Saved entries
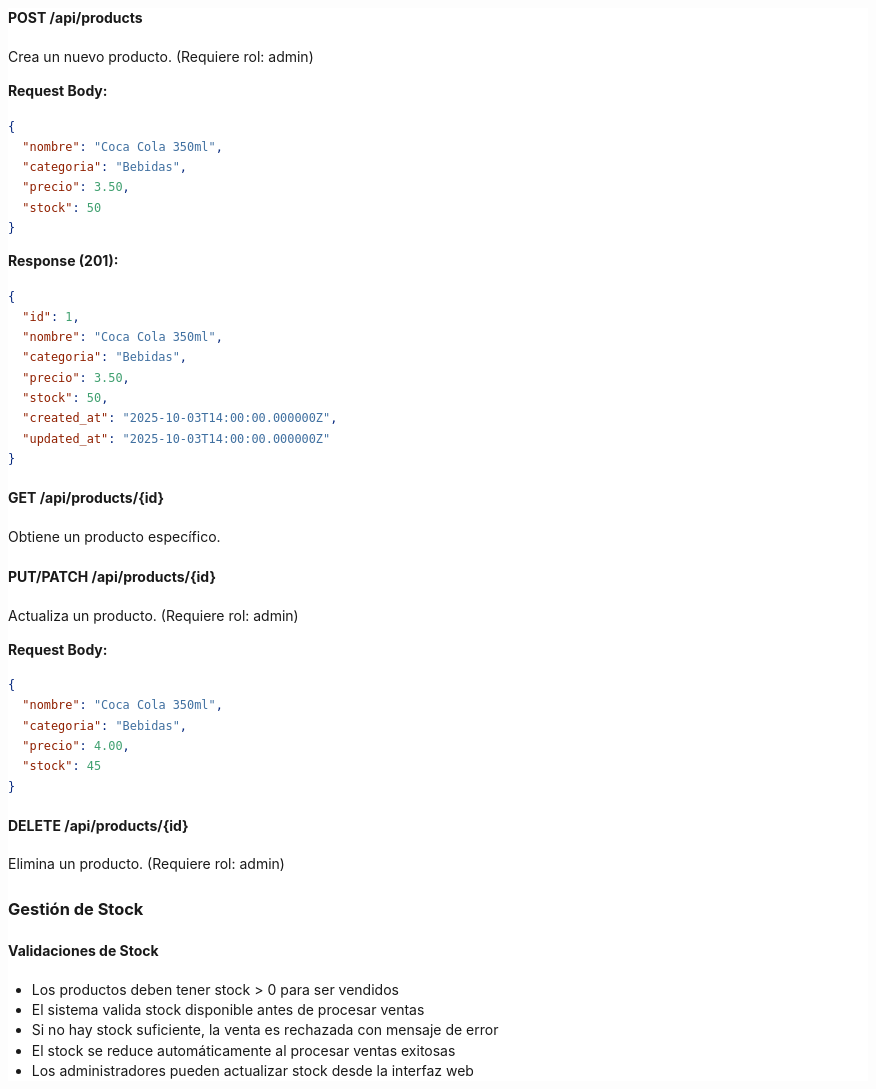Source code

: #### POST /api/products
Crea un nuevo producto. (Requiere rol: admin)

**Request Body:**
```json
{
  "nombre": "Coca Cola 350ml",
  "categoria": "Bebidas",
  "precio": 3.50,
  "stock": 50
}
```

**Response (201):**
```json
{
  "id": 1,
  "nombre": "Coca Cola 350ml",
  "categoria": "Bebidas",
  "precio": 3.50,
  "stock": 50,
  "created_at": "2025-10-03T14:00:00.000000Z",
  "updated_at": "2025-10-03T14:00:00.000000Z"
}
```

#### GET /api/products/{id}
Obtiene un producto específico.

#### PUT/PATCH /api/products/{id}
Actualiza un producto. (Requiere rol: admin)

**Request Body:**
```json
{
  "nombre": "Coca Cola 350ml",
  "categoria": "Bebidas",
  "precio": 4.00,
  "stock": 45
}
```

#### DELETE /api/products/{id}
Elimina un producto. (Requiere rol: admin)

### Gestión de Stock

#### Validaciones de Stock
- Los productos deben tener stock > 0 para ser vendidos
- El sistema valida stock disponible antes de procesar ventas
- Si no hay stock suficiente, la venta es rechazada con mensaje de error
- El stock se reduce automáticamente al procesar ventas exitosas
- Los administradores pueden actualizar stock desde la interfaz web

*EXERCISE OBJECTIVE*:
Once you have counted the lines above that contain "products", give that number alone.

*SOLVED EXERCISE*:
4